Kemarin saya dan nanda janjian ke pasific place untuk melihat lomography dan photography exhibition setelah jam kerja. karena kantor kami yang berjauhan maka kami putuskan untuk ketemuan di halte depan pasaraya grande dan karena kami gak tau kendaraan umum apa yang harus ditumpangi untuk menuju ke venue [dan tampaknya memang tak ada kendaraan umum yang melewati pasific place] maka kami putuskan untuk menumpang taxi, dan perjalanan menuju venue pun berjalan lancar.
Sampai disana kami bingung dimana letak lomography exhibition [lomo exhibition memang menjadi tujuan kami karena kami sedang sangat menggandrungi lomo dan terus menabung untuk bisa membeli perangkatnya] akhirnya kami keliling-keliling dan berhasil menemukan stand lomo, tidak banyak yang bisa dilihat disana karena stand-nya tidak besar, tapi tetap membuat kami terkagum-kagum.
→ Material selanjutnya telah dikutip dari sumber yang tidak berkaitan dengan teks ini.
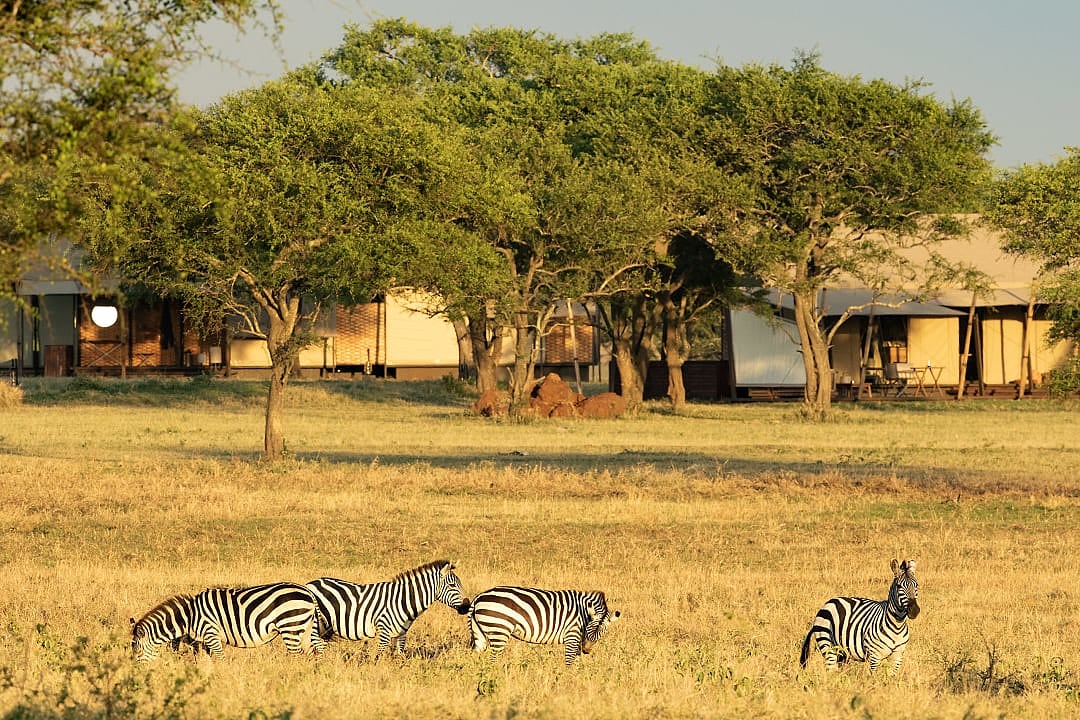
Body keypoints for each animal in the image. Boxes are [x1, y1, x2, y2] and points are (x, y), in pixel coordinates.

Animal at [130, 582, 318, 662]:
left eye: (137, 650)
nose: (136, 671)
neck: (189, 616)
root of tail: (309, 592)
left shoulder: (211, 633)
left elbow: (220, 659)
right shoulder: (204, 640)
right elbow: (206, 661)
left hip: (290, 626)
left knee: (296, 656)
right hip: (304, 628)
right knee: (311, 654)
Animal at [305, 560, 470, 656]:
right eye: (452, 585)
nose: (467, 606)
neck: (402, 600)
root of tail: (311, 583)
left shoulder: (402, 633)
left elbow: (400, 656)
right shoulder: (383, 630)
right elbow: (377, 657)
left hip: (325, 629)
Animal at [469, 586, 620, 666]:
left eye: (602, 633)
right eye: (589, 629)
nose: (587, 651)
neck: (582, 613)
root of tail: (478, 597)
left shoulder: (577, 640)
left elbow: (576, 663)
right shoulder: (572, 636)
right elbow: (570, 662)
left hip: (481, 633)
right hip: (499, 630)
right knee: (493, 660)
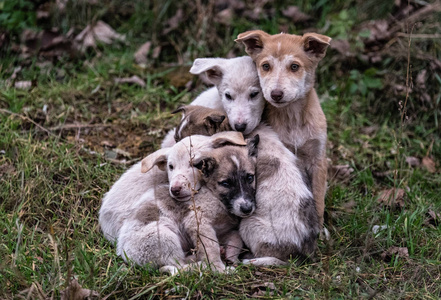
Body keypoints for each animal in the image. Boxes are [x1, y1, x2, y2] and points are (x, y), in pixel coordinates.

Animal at [116, 132, 258, 274]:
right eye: (226, 183)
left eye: (250, 178)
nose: (247, 208)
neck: (214, 195)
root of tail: (125, 254)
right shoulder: (198, 223)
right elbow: (211, 249)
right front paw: (218, 269)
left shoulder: (221, 230)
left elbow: (236, 238)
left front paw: (230, 255)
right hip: (164, 237)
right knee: (178, 267)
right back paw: (201, 265)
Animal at [235, 31, 328, 227]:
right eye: (265, 66)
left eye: (294, 66)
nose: (276, 94)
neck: (293, 118)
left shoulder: (318, 159)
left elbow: (318, 199)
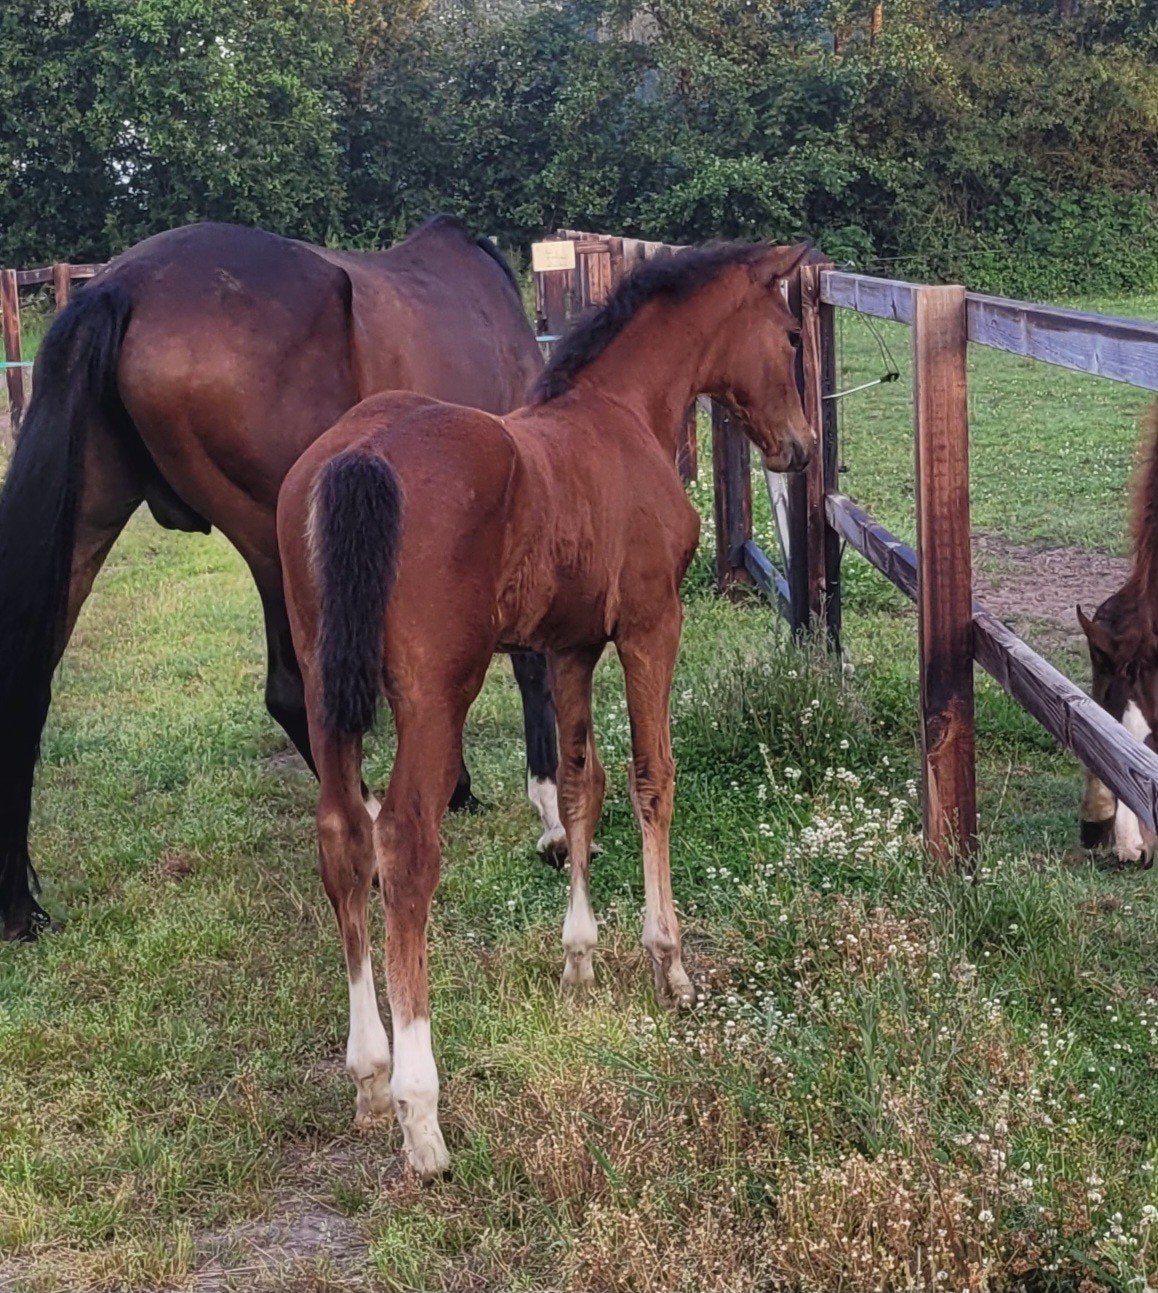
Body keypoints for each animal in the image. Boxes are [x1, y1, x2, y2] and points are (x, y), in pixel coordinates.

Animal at [0, 215, 563, 944]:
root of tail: (118, 287)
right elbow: (525, 662)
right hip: (277, 537)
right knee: (297, 694)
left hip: (91, 516)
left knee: (25, 687)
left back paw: (18, 907)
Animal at [276, 239, 814, 1178]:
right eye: (788, 336)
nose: (802, 446)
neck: (621, 415)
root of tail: (356, 454)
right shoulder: (650, 627)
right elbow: (650, 777)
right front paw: (668, 964)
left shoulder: (569, 648)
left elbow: (575, 785)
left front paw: (578, 960)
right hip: (435, 693)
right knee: (405, 843)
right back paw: (422, 1114)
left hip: (323, 690)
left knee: (343, 836)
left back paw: (371, 1076)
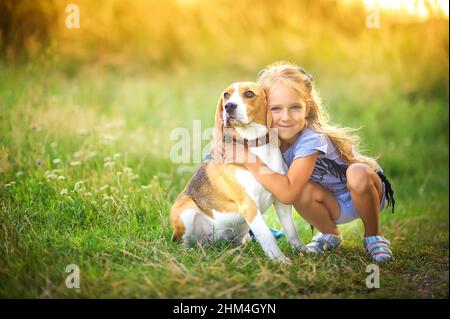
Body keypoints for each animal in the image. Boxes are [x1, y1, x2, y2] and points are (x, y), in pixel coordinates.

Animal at [169, 82, 306, 262]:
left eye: (249, 93)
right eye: (226, 95)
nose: (229, 106)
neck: (255, 146)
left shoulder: (281, 201)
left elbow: (291, 231)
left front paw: (303, 251)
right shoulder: (249, 206)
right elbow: (267, 236)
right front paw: (280, 261)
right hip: (186, 210)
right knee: (183, 242)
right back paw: (188, 251)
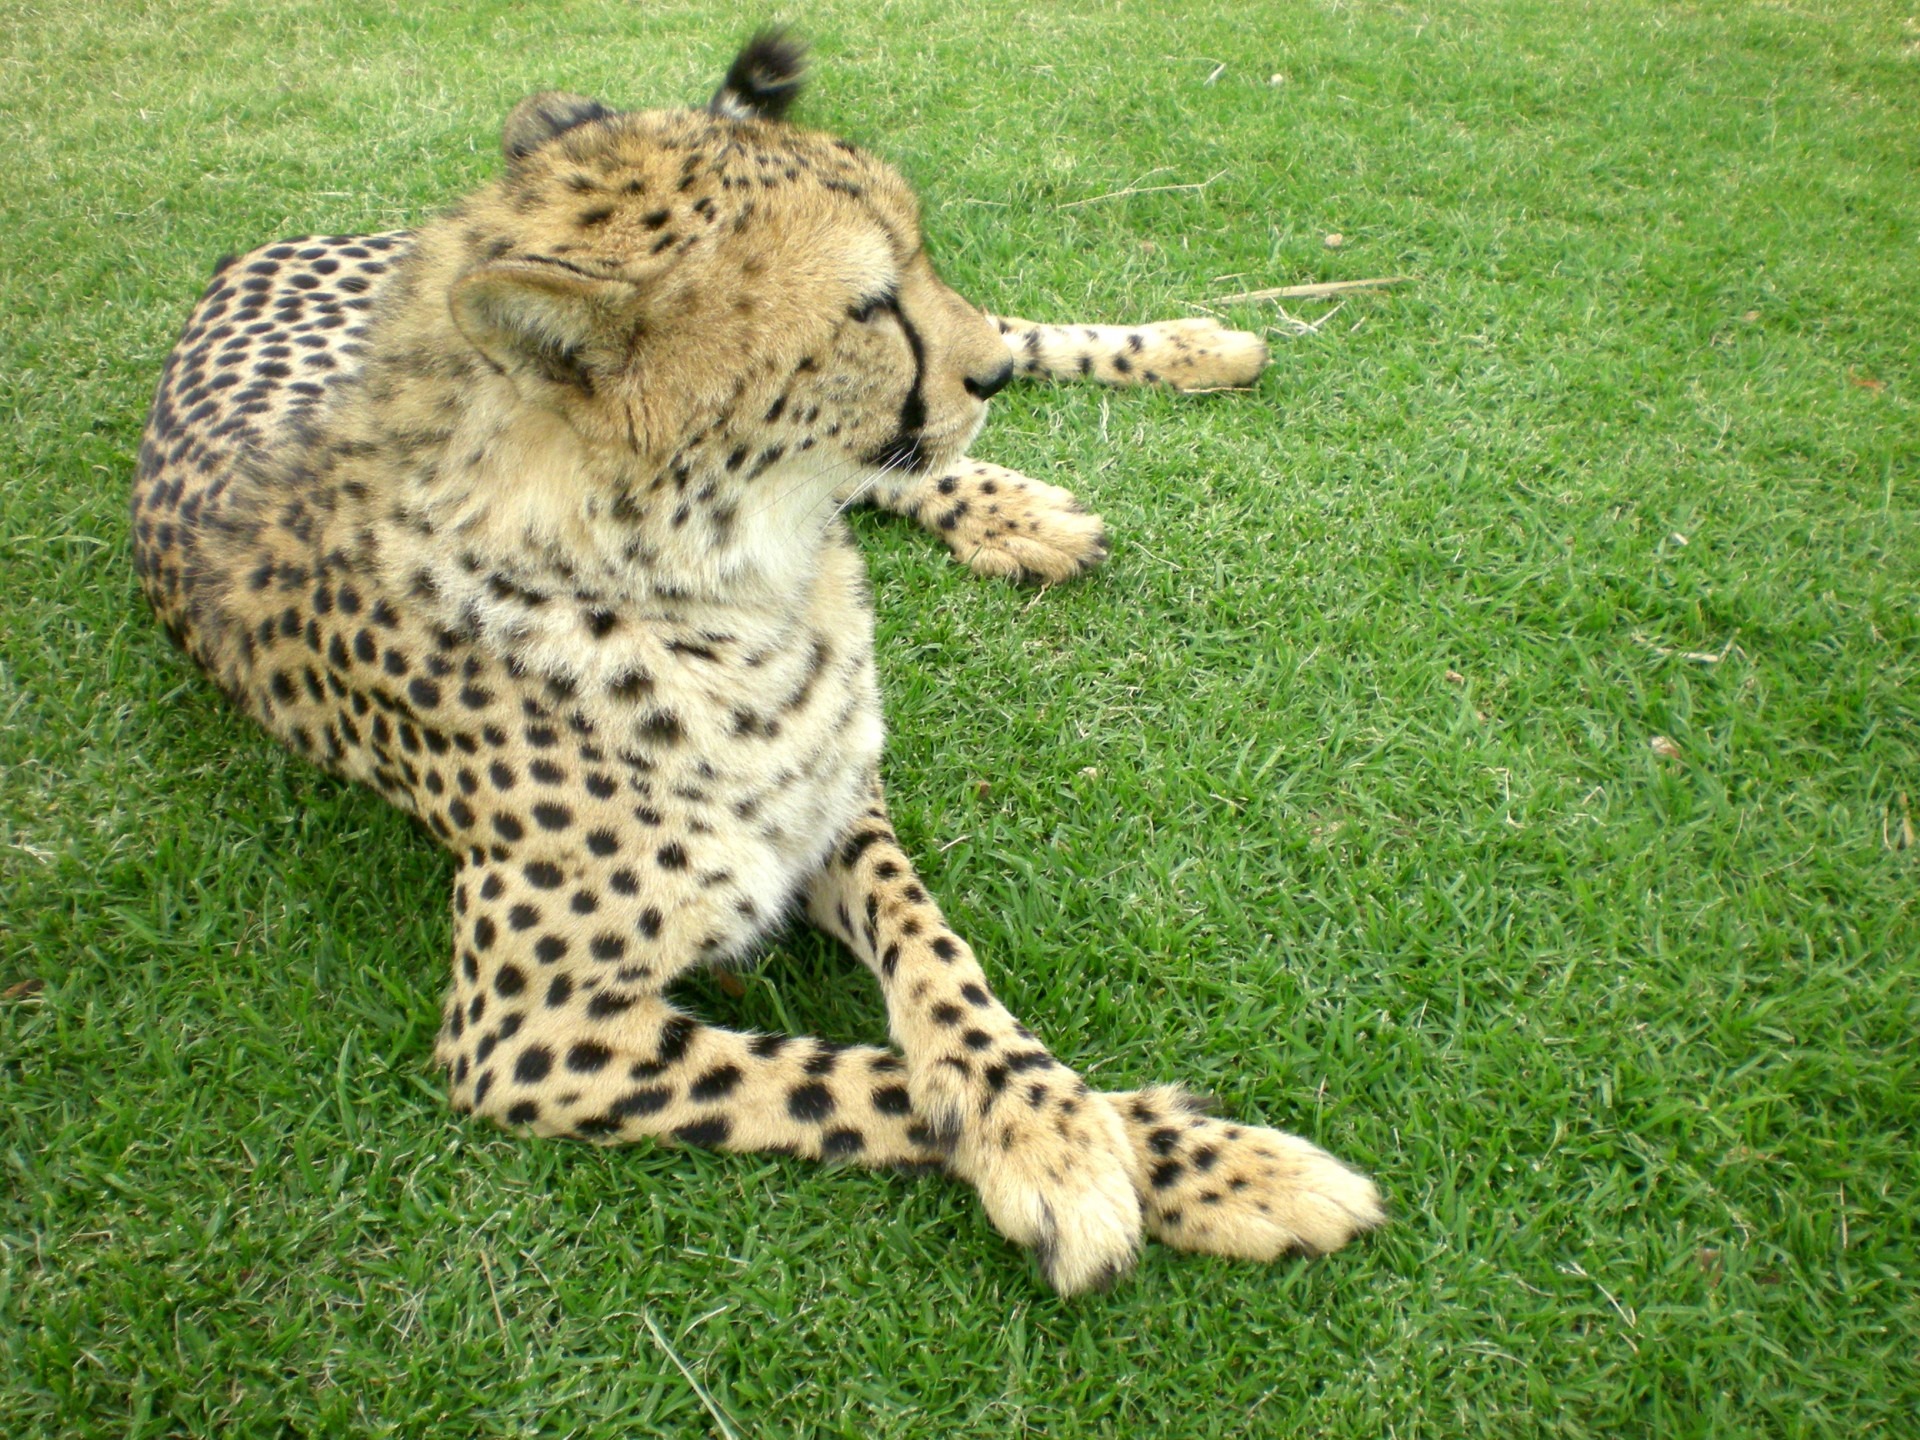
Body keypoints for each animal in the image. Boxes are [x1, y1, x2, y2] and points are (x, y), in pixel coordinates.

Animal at [131, 30, 1382, 1297]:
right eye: (869, 308)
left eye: (915, 261)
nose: (981, 380)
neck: (705, 575)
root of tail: (268, 246)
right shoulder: (527, 1036)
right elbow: (841, 1080)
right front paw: (1120, 1150)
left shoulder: (839, 794)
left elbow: (939, 956)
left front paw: (1088, 1126)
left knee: (968, 386)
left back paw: (1182, 359)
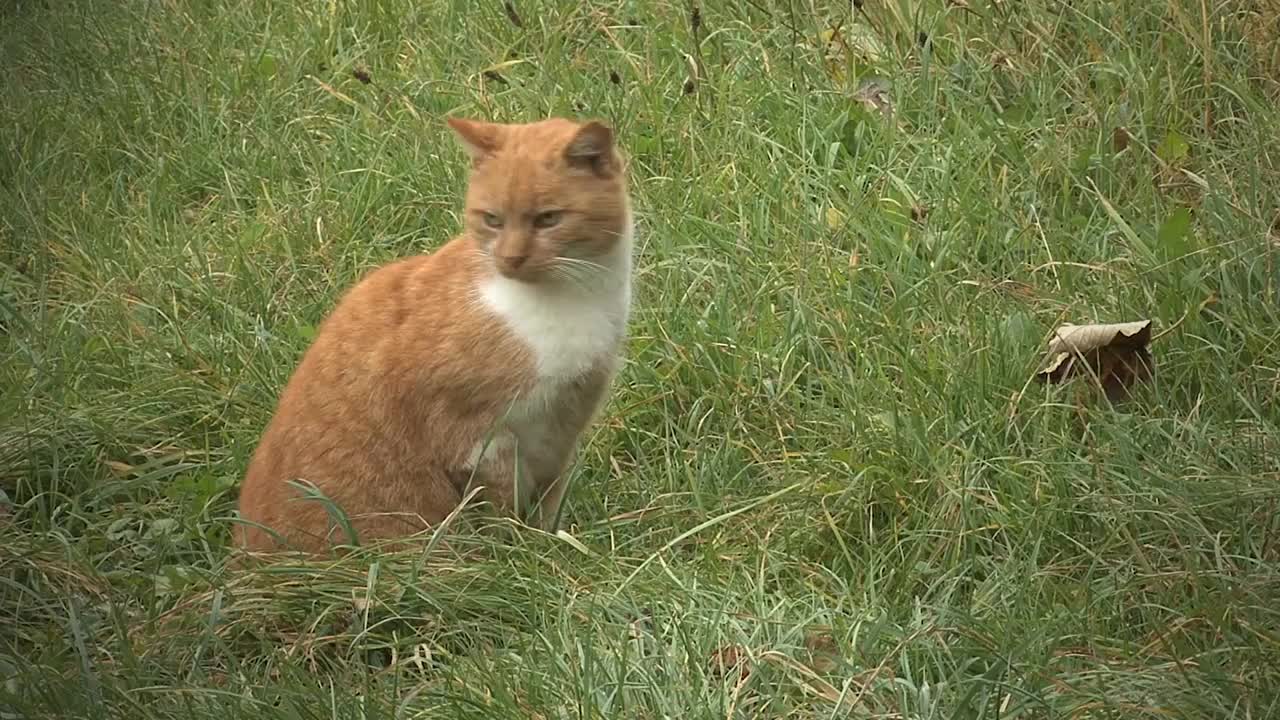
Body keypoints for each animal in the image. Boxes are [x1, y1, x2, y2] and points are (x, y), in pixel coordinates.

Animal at [235, 116, 634, 556]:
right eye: (492, 219)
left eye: (548, 219)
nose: (509, 259)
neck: (571, 303)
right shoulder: (474, 436)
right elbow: (503, 509)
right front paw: (516, 553)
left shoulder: (564, 428)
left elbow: (548, 504)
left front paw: (546, 547)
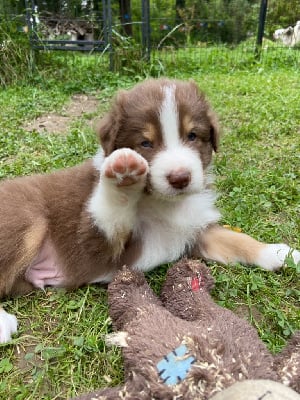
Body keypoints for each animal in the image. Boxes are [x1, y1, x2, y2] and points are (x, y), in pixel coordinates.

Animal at [0, 78, 300, 344]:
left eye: (192, 136)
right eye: (145, 143)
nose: (180, 178)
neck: (166, 203)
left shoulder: (195, 230)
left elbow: (237, 239)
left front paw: (280, 254)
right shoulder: (100, 243)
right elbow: (112, 208)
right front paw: (123, 174)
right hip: (28, 218)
setelah merasa cukup puas bertanya dan berfoto kami putuskan untuk pulang, dan sebuah tindakan yang cukup gila pun terjadi. Diawali dari keisengan kita foto-foto di depan pasific place dan ternyata dilarang oleh security, kami pun menyusuri trotoar untuk foto-foto sampai-sampai tanpa disadari kami sudah berjalan cukup jauh, sempat hilang arah tapi untung ada seorang bapak tua yang menunjukkan arah menuju jalan senopati, tadinya setelah sampai di kawasan senopati kami berniat naik bajaj sampai blok m, tapi karena kami sangat menikmati berjalan kaki dan karena ada saja objek menarik untuk difoto kamipun urung menyetop bajaj, sampai akhirnya dari kejauhan tampak sebuah gedung pertokoan yang sangat kami kenal, gedung ratu plasa. Ya kami berjalan kaki dari pasific place sampai ratu plasa, hebat bukan??? dan itulah kegilaan kami, terlalu menikmati kegiatan berjalan kaki.